▶ Data records
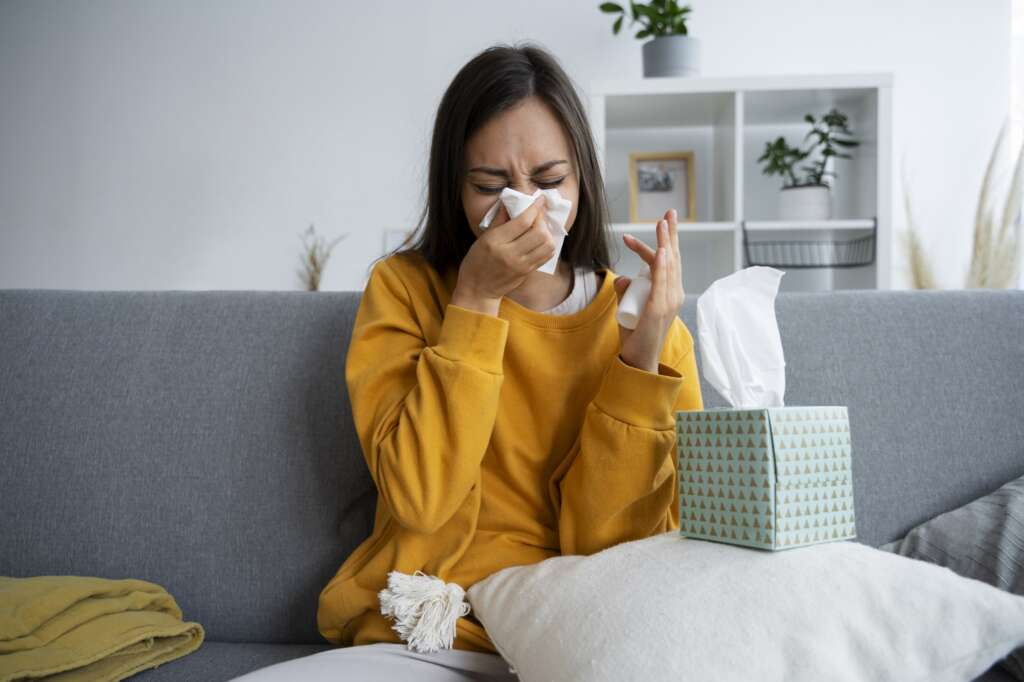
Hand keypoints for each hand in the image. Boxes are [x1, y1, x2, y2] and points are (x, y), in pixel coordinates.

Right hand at [451, 196, 554, 314]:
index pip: (523, 221)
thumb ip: (499, 220)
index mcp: (496, 241)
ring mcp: (521, 265)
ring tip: (540, 228)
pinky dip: (547, 244)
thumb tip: (511, 202)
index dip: (534, 208)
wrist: (478, 289)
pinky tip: (541, 240)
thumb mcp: (483, 238)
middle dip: (541, 219)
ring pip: (546, 244)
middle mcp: (510, 254)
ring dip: (547, 232)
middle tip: (538, 215)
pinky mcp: (527, 272)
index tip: (539, 199)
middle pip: (539, 232)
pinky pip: (546, 255)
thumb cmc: (477, 261)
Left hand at [612, 209, 684, 372]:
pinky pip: (662, 284)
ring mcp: (668, 302)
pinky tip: (662, 251)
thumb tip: (621, 276)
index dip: (662, 242)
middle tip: (669, 212)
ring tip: (662, 223)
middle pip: (674, 258)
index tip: (651, 226)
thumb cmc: (636, 334)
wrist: (639, 359)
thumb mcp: (628, 307)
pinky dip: (662, 267)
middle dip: (671, 234)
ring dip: (666, 242)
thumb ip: (624, 291)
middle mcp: (674, 294)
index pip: (667, 262)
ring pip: (669, 266)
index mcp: (670, 292)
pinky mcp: (659, 310)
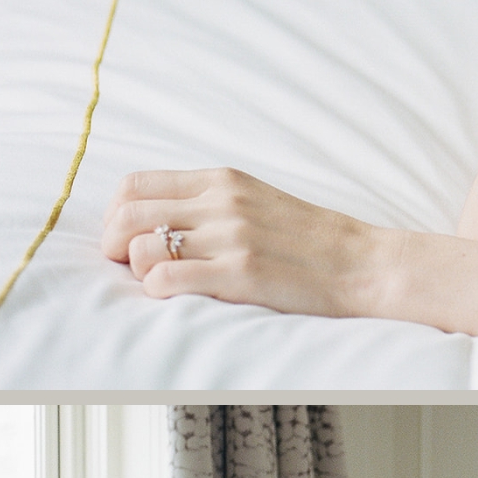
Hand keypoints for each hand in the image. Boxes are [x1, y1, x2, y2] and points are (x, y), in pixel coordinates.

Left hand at [101, 168, 396, 319]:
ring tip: (161, 282)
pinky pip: (167, 280)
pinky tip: (176, 297)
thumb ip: (210, 204)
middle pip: (127, 215)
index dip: (116, 215)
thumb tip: (155, 223)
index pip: (136, 186)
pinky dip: (157, 292)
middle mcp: (221, 203)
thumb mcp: (258, 202)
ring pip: (142, 249)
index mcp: (222, 180)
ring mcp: (231, 237)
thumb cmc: (311, 243)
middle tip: (127, 266)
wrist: (364, 264)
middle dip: (113, 245)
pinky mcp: (241, 273)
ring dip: (139, 271)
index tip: (126, 239)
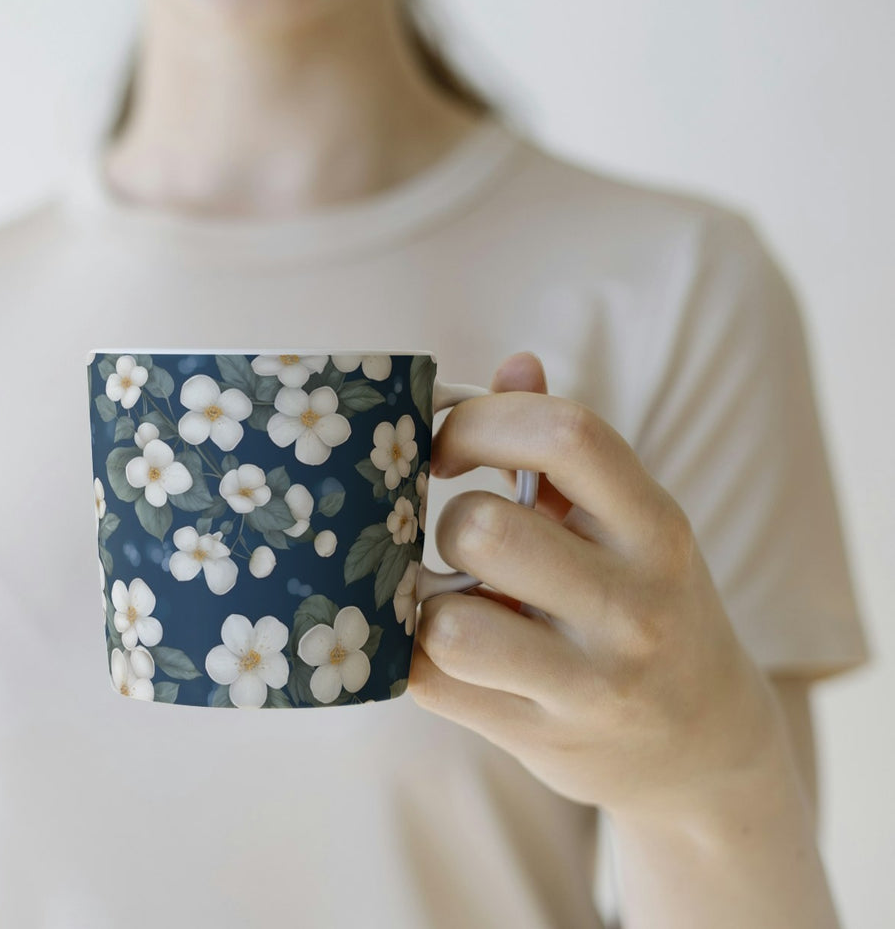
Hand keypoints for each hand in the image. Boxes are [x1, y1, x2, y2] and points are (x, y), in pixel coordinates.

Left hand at [407, 351, 787, 823]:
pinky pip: (431, 682)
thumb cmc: (642, 608)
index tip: (445, 444)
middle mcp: (635, 604)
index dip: (480, 421)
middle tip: (447, 536)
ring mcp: (592, 682)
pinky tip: (429, 644)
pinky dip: (407, 656)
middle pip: (486, 529)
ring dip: (419, 604)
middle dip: (442, 522)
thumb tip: (514, 364)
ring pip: (450, 624)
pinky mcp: (542, 737)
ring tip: (435, 597)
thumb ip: (568, 448)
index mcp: (657, 527)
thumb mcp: (632, 527)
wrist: (706, 749)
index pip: (567, 436)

▶ PROBLEM STATEMENT
Exact duplication is required for the lines above, from the line that contains "thumb cmc: (642, 608)" to the line that contains "thumb tip: (514, 364)", inclusive; omit all others.

▶ EXERCISE SOLUTION
thumb cmc: (642, 608)
index tip: (445, 444)
middle mcp: (635, 604)
index dip: (480, 421)
middle tip: (447, 536)
ring mcp: (592, 682)
pinky tip: (429, 644)
pinky dip: (407, 656)
middle pip: (486, 529)
ring dip: (419, 604)
middle dip: (442, 522)
thumb tip: (514, 364)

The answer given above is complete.